Copy the listing exactly; drop the pictures.

Start of DATA EXCERPTS

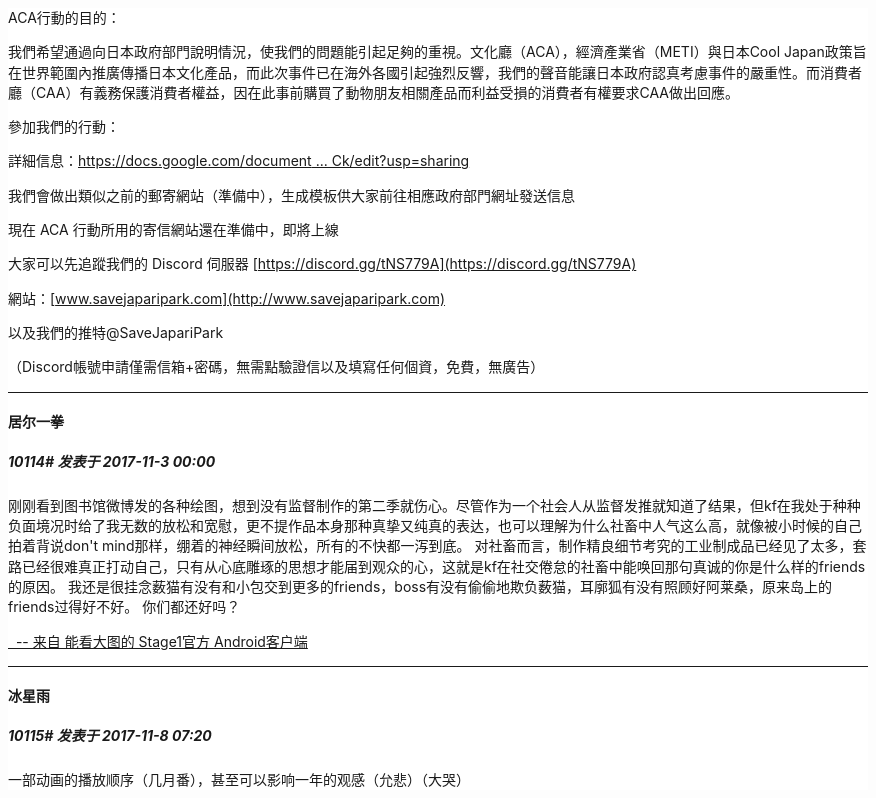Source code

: 

ACA行動的目的：



我們希望通過向日本政府部門說明情況，使我們的問題能引起足夠的重視。文化廳（ACA），經濟產業省（METI）與日本Cool Japan政策旨在世界範圍內推廣傳播日本文化產品，而此次事件已在海外各國引起強烈反響，我們的聲音能讓日本政府認真考慮事件的嚴重性。而消費者廳（CAA）有義務保護消費者權益，因在此事前購買了動物朋友相關產品而利益受損的消費者有權要求CAA做出回應。



參加我們的行動：

詳細信息：[https://docs.google.com/document ... Ck/edit?usp=sharing](https://docs.google.com/document/d/13zv8ARZJUJ_NzLHThzKf4PDVS-fqLPplIW-b__i33Ck/edit?usp=sharing)

我們會做出類似之前的郵寄網站（準備中），生成模板供大家前往相應政府部門網址發送信息


現在 ACA 行動所用的寄信網站還在準備中，即將上線

大家可以先追蹤我們的 Discord 伺服器 [https://discord.gg/tNS779A](https://discord.gg/tNS779A)

網站：[www.savejaparipark.com](http://www.savejaparipark.com) 

以及我們的推特@SaveJapariPark  

（Discord帳號申請僅需信箱+密碼，無需點驗證信以及填寫任何個資，免費，無廣告）







-----

####  居尔一拳  
##### 10114#       发表于 2017-11-3 00:00




刚刚看到图书馆微博发的各种绘图，想到没有监督制作的第二季就伤心。尽管作为一个社会人从监督发推就知道了结果，但kf在我处于种种负面境况时给了我无数的放松和宽慰，更不提作品本身那种真挚又纯真的表达，也可以理解为什么社畜中人气这么高，就像被小时候的自己拍着背说don't mind那样，绷着的神经瞬间放松，所有的不快都一泻到底。
对社畜而言，制作精良细节考究的工业制成品已经见了太多，套路已经很难真正打动自己，只有从心底雕琢的思想才能届到观众的心，这就是kf在社交倦怠的社畜中能唤回那句真诚的你是什么样的friends的原因。
我还是很挂念薮猫有没有和小包交到更多的friends，boss有没有偷偷地欺负薮猫，耳廓狐有没有照顾好阿莱桑，原来岛上的friends过得好不好。
你们都还好吗？

[  -- 来自 能看大图的 Stage1官方 Android客户端](https://www.coolapk.com/apk/140634)







-----

####  冰星雨  
##### 10115#       发表于 2017-11-8 07:20




一部动画的播放顺序（几月番），甚至可以影响一年的观感（允悲）（大哭）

End of DATA EXCERPTS

### SOLUTION TO THE EXERCISE
Source code

: 

ACA行動的目的：



我們希望通過向日本政府部門說明情況，使我們的問題能引起足夠的重視。文化廳（ACA），經濟產業省（METI）與日本Cool Japan政策旨在世界範圍內推廣傳播日本文化產品，而此次事件已在海外各國引起強烈反響，我們的聲音能讓日本政府認真考慮事件的嚴重性。而消費者廳（CAA）有義務保護消費者權益，因在此事前購買了動物朋友相關產品而利益受損的消費者有權要求CAA做出回應。



參加我們的行動：

詳細信息：[https://docs.google.com/document ... Ck/edit?usp=sharing](https://docs.google.com/document/d/13zv8ARZJUJ_NzLHThzKf4PDVS-fqLPplIW-b__i33Ck/edit?usp=sharing)

我們會做出類似之前的郵寄網站（準備中），生成模板供大家前往相應政府部門網址發送信息


現在 ACA 行動所用的寄信網站還在準備中，即將上線

大家可以先追蹤我們的 Discord 伺服器 [https://discord.gg/tNS779A](https://discord.gg/tNS779A)

網站：[www.savejaparipark.com](http://www.savejaparipark.com) 

以及我們的推特@SaveJapariPark  

（Discord帳號申請僅需信箱+密碼，無需點驗證信以及填寫任何個資，免費，無廣告）







-----

####  居尔一拳  
##### 10114#       发表于 2017-11-3 00:00




刚刚看到图书馆微博发的各种绘图，想到没有监督制作的第二季就伤心。尽管作为一个社会人从监督发推就知道了结果，但kf在我处于种种负面境况时给了我无数的放松和宽慰，更不提作品本身那种真挚又纯真的表达，也可以理解为什么社畜中人气这么高，就像被小时候的自己拍着背说don't mind那样，绷着的神经瞬间放松，所有的不快都一泻到底。
对社畜而言，制作精良细节考究的工业制成品已经见了太多，套路已经很难真正打动自己，只有从心底雕琢的思想才能届到观众的心，这就是kf在社交倦怠的社畜中能唤回那句真诚的你是什么样的friends的原因。
我还是很挂念薮猫有没有和小包交到更多的friends，boss有没有偷偷地欺负薮猫，耳廓狐有没有照顾好阿莱桑，原来岛上的friends过得好不好。
你们都还好吗？

[  -- 来自 能看大图的 Stage1官方 Android客户端](https://www.coolapk.com/apk/140634)







-----

####  冰星雨  
##### 10115#       发表于 2017-11-8 07:20




一部动画的播放顺序（几月番），甚至可以影响一年的观感（允悲）（大哭）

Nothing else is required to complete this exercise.